Cuando Simon estaba en la
Spetsnaz
, dirigiendo operaciones contra la insurgencia chechena, aprendió una útil táctica para localizar al enemigo. Se podría resumir en diez palabras: para encontrar a alguien, hay que saber lo que quiere. Un rebelde checheno, por ejemplo, lo que quiere es matar soldados rusos, de modo que se le podrá encontrar en las montañas cercanas a las bases militares. Así de simple. Sin embargo, en el caso de David Swift había un factor que complicaba las cosas: los norteamericanos también lo andaban buscando. Si este profesor de historia tenía algo de sentido común, evitaría lugares como su apartamento, su despacho en Columbia o cualquier otro lugar en el que el FBI pudiera estar esperándolo. Así pues, Simon tendría que volver a improvisar. Con la ayuda de internet, comenzó a investigar los deseos secretos de David Swift.

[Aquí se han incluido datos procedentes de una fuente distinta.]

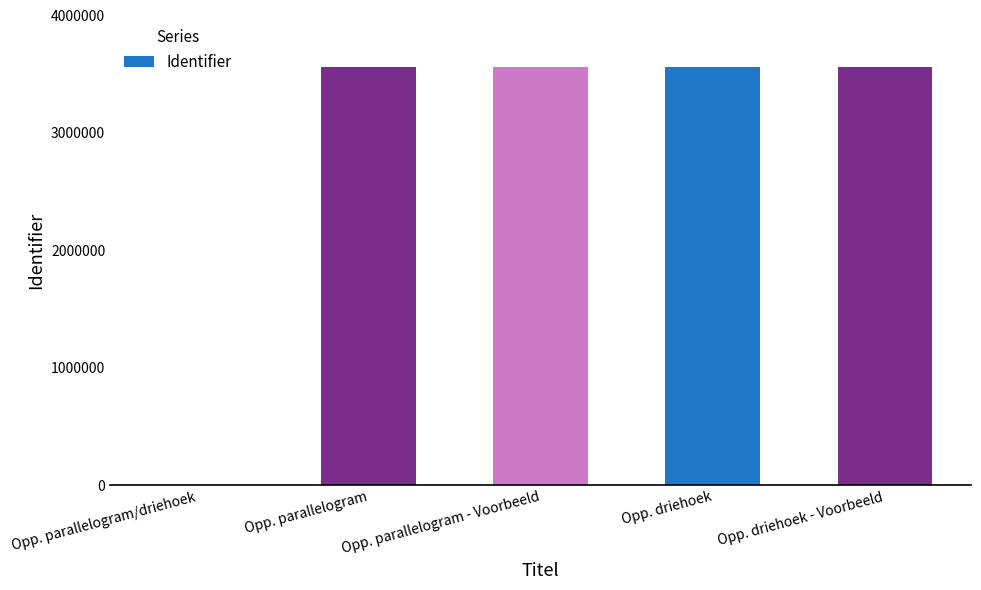

What is the greatest value displayed?

3559175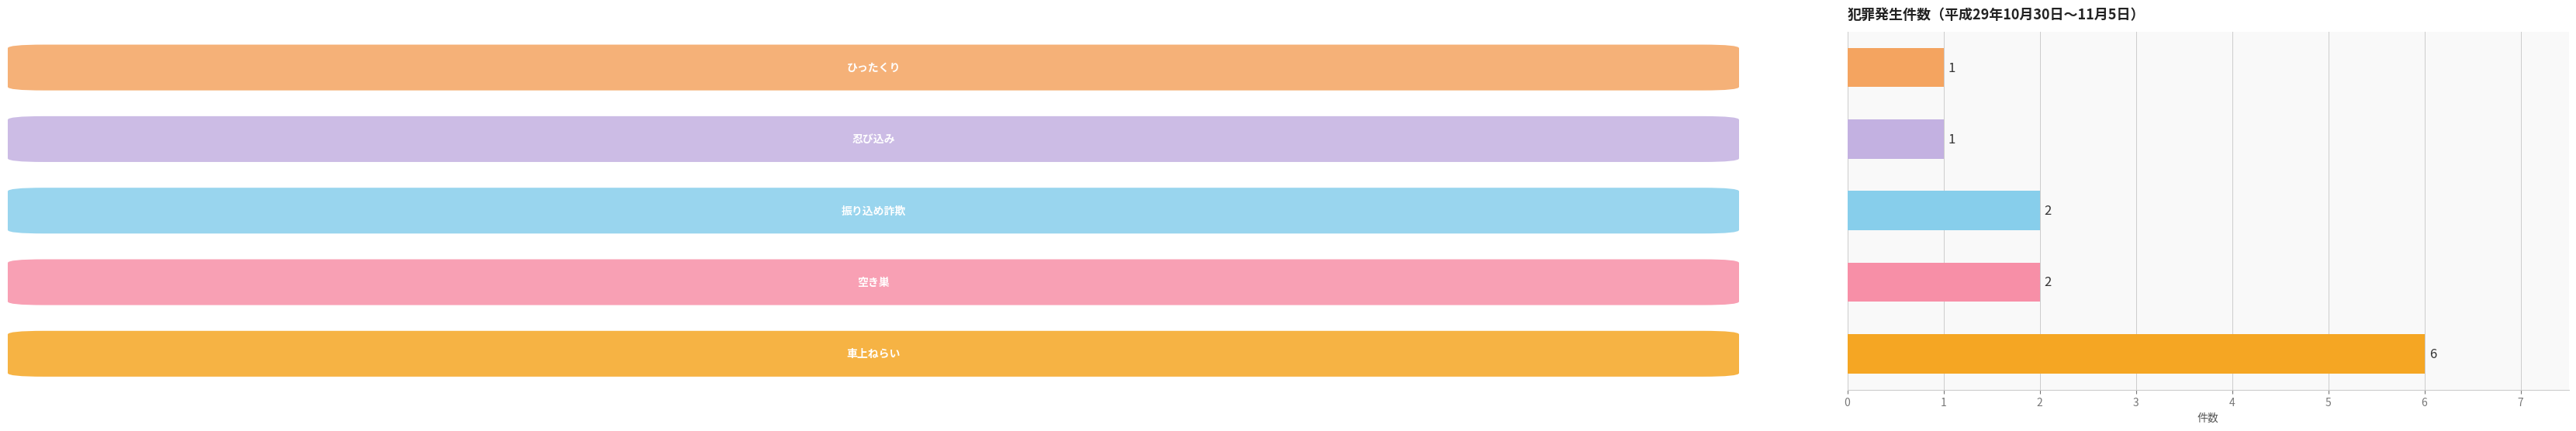

What is the greatest value displayed?

6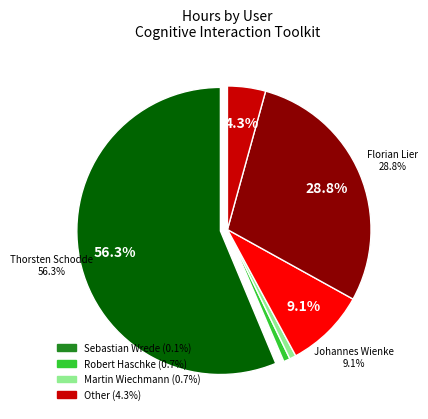

Does any single category account for the majority?

Yes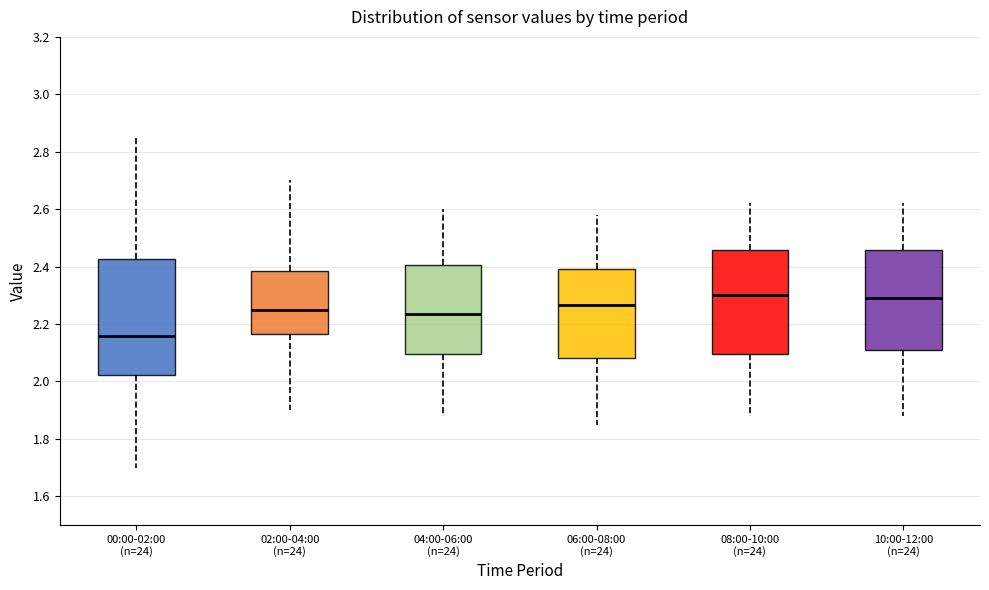

Reading left to right, read every box against the y-axis: the position of its median line, the range the box covers, and the ends of its whiskers. The values are not printed on the chart, so give them approximately, as read against the axis.

00:00-02:00 (n=24): median 2.16, box 2.02 to 2.42, whiskers 1.70 to 2.86
02:00-04:00 (n=24): median 2.26, box 2.16 to 2.38, whiskers 1.90 to 2.70
04:00-06:00 (n=24): median 2.24, box 2.10 to 2.40, whiskers 1.88 to 2.60
06:00-08:00 (n=24): median 2.26, box 2.08 to 2.40, whiskers 1.86 to 2.58
08:00-10:00 (n=24): median 2.30, box 2.10 to 2.46, whiskers 1.88 to 2.62
10:00-12:00 (n=24): median 2.30, box 2.12 to 2.46, whiskers 1.88 to 2.62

A las tres de la mañana, Simon todavía permanecía encerrado en su sobrevalorada suite del
Waldorf Astoria
con la mirada puesta en su ordenador portátil. Había conseguido
hackear
la red interna de la Universidad de Columbia y pronto hizo un feliz descubrimiento: el administrador de la red había estado controlando la actividad de los miembros del profesorado, probablemente para asegurarse de que no visitaran páginas pornográficas en horas de oficina. Simon se rió entre dientes; a los soviéticos les hubiera encantado esto. Pero lo mejor de todo era que los registros de actividad todavía no habían sido codificados. En unos pocos clics Simon se pudo descargar las direcciones de todas las páginas que David Swift había visitado en los últimos nueve meses.